Start of Provided material
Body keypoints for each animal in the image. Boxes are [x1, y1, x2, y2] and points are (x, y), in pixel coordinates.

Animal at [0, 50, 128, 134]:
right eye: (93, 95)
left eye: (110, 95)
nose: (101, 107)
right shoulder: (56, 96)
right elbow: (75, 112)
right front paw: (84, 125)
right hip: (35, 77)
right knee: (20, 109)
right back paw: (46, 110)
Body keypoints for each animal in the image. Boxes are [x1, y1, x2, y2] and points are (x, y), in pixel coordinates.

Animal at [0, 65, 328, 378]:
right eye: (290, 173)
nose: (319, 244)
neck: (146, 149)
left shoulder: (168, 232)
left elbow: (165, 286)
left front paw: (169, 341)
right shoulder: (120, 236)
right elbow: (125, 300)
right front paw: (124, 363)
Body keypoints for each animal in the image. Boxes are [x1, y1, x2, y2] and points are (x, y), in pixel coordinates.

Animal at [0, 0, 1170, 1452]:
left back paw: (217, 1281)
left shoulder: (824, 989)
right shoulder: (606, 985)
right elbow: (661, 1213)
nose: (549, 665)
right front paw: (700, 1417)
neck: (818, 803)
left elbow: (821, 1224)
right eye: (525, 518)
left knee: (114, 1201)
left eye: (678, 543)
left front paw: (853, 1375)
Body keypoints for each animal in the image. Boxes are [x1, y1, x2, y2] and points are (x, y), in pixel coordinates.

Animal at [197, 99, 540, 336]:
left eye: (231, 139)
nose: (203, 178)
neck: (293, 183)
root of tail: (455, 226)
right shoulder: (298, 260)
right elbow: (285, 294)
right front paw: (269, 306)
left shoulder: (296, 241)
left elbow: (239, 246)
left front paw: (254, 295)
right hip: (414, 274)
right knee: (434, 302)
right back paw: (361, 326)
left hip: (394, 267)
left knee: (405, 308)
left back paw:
End of Provided material
Exercise aim: From the very first line of the data through the line with "right elbow: (75, 112)" in it, please reproduce each line exactly and output nothing more.

Task solution:
Body keypoints for each animal in the image. Boxes are [x1, y1, x2, y2] and points are (x, y), in pixel coordinates.

Animal at [0, 50, 128, 134]:
right eye: (93, 95)
left eye: (110, 95)
nose: (101, 107)
right shoulder: (56, 96)
right elbow: (75, 112)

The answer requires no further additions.